首相が新国立競技場計画を白紙に戻し、コンペからやり直す決断を下した。英断だと思う。やろうと思えば出来るんだ。類い稀な戦略家の首相だから、安保法制で陰りが見えた人気も意識してのことだと思うが、それでも貴重な税金を他人のお金だからとじゃぶじゃぶと使う体制にメスを入れたことは高く評価したい。懲らしめなければ責任拡散で知らぬ顔の組織の改善は出来ない。野放図に膨らむ資金を手をこまねいて見ていた監督不行き届きの責任を文科相には取って頂きたい。
何と言ってもいい面の皮は森元首相で、いろいろと本当に運の悪い人だと同情する。
首相の英断ではあるがそれをさせた世論の力を自覚したい。ならぬものはならんと歯止めを掛ける圧力をかけ続けていきたい。
先頭を切ったのは建築家の槇文彦氏で、明治神宮界隈の環境を破壊すると言うものでした。先の東京オリンピックでも丹下健三氏の吊り構造の室内競技場を始め各施設は敷地の特性である明治神宮の神聖な森から突き破ること無く、環境に溶け込んでいることを上げています。実際の敷地前の道路に立った時の、ザハの案は巨大な壁で、人々に圧迫感を与えます。
建設業者からは、ザハ案は施工が難しく、工費は予算を遙かに超えるだろうとの懸念は当初から出ていました。
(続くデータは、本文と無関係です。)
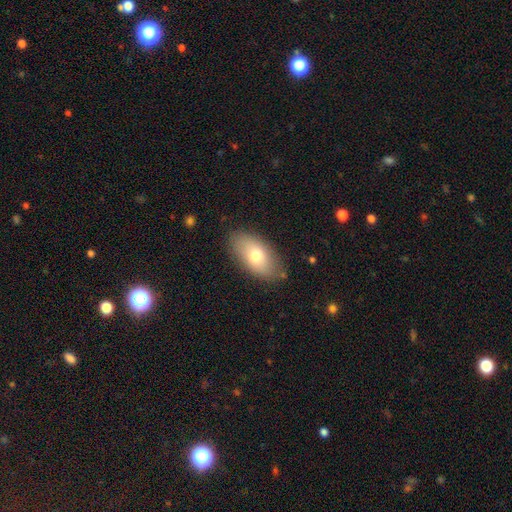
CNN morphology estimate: This appears to be a smooth galaxy with no disk features (72%) that is in between round and cigar-shaped (92%). Merging: none (82%).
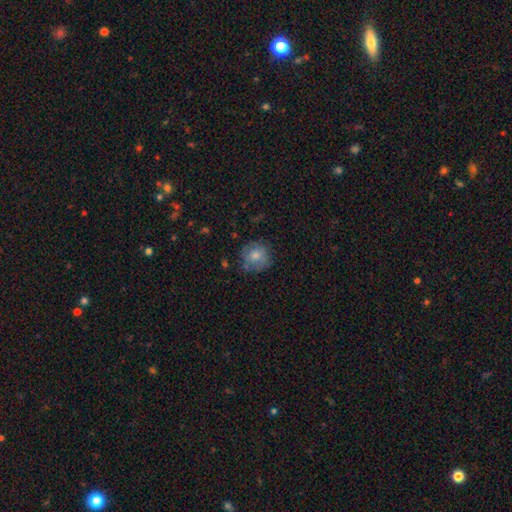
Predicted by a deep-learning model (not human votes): smooth_or_featured: smooth (p=0.74) [alt: featured or disk p=0.18]
how_rounded: round (p=0.89) [alt: in between p=0.10]
merging: none (p=0.72) [alt: minor disturbance p=0.20]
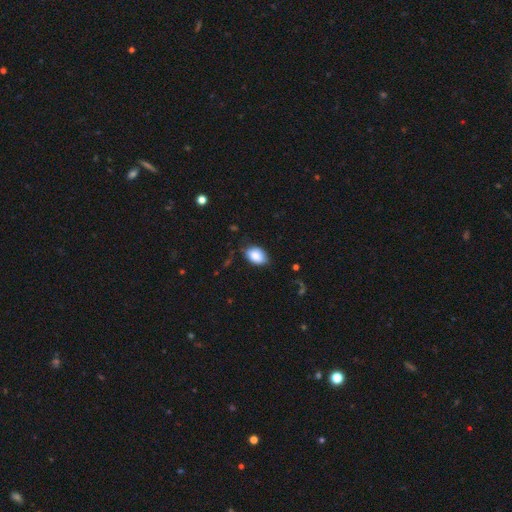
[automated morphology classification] type=smooth (86%); roundness=in between (86%); merging=none (74%).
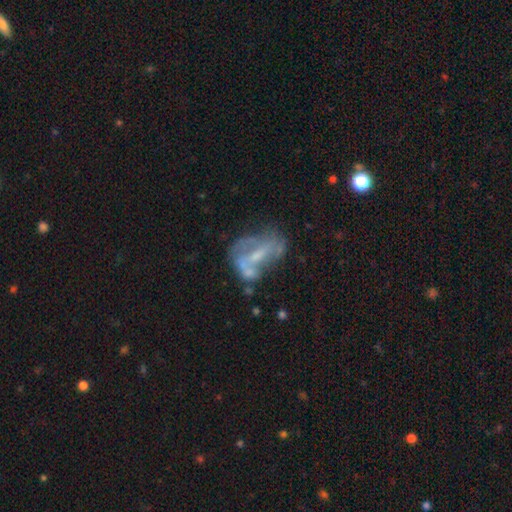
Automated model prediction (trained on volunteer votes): Smooth or featured? Predicted: featured or disk (p=0.67). Edge-on disk? Predicted: no (p=0.95). Bar? Predicted: no (p=0.42). Spiral arms? Predicted: no (p=0.54). Bulge size? Predicted: small (p=0.39). Merging? Predicted: none (p=0.34).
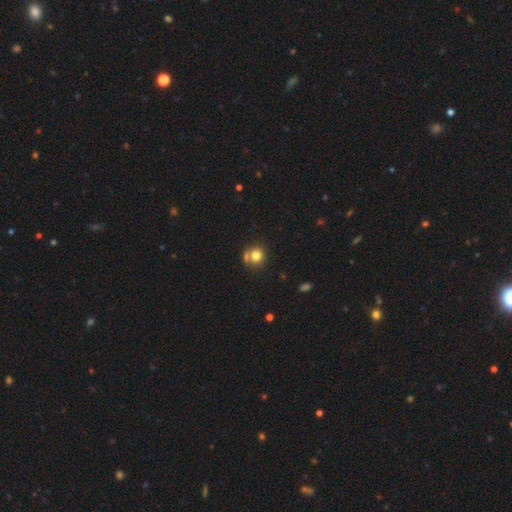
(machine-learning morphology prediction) smooth 78%, star or artifact 11%, featured or disk 11%. Down the decision tree: how rounded — round (83%); merging — none (57%).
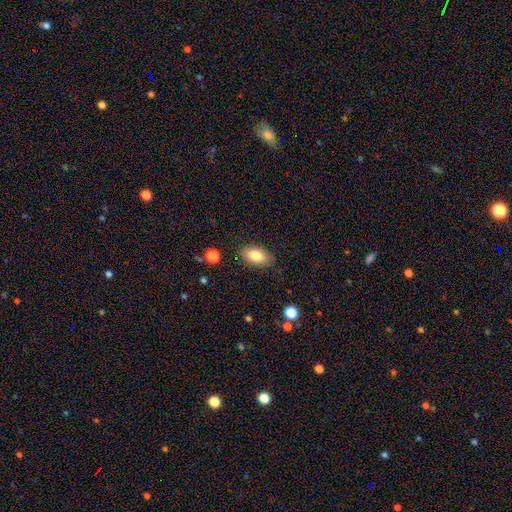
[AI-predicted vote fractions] smooth-or-featured: smooth: 81% | featured or disk: 11% | star or artifact: 8%
  how-rounded: in between: 90% | round: 5% | cigar-shaped: 5%
  merging: none: 85% | minor disturbance: 11% | major disturbance: 3% | merger: 1%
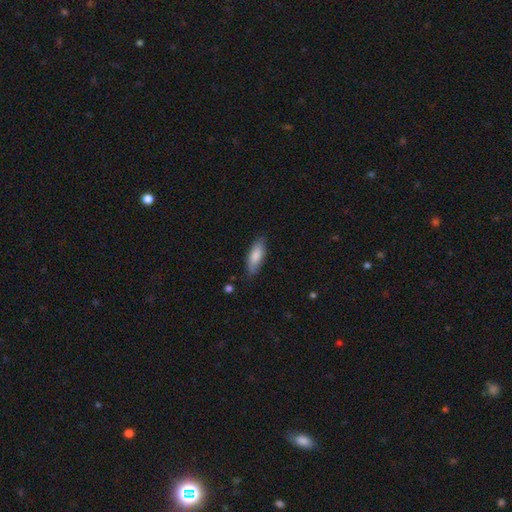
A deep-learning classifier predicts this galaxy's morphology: A smooth galaxy with no disk features (82%) that is in between round and cigar-shaped (67%). Merging: none (80%).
私も国立競技場の最終案に残った物では、やはりザハ案が一番美しいとは思いましたが、国民の税金も無尽蔵ではありませんし、東北人としてはオリンピックよりも復興が先だろうと内心は思っています。
形よりも使いやすさと周りとの調和が大切と思います。芸術作品ではないので。
アベ政権の維持のために、背に腹は代えられず、競技場の方を切り捨てたのだろうと“私には”見えます。そうでなければ、もっと早い時期に決断できたはずで、いや、もっと早い時期に決断してこそ「英断」の政治問題だったからです。
それにしても安藤氏の会見には深く失望しました。
安藤さん、ミスキャストでしょう。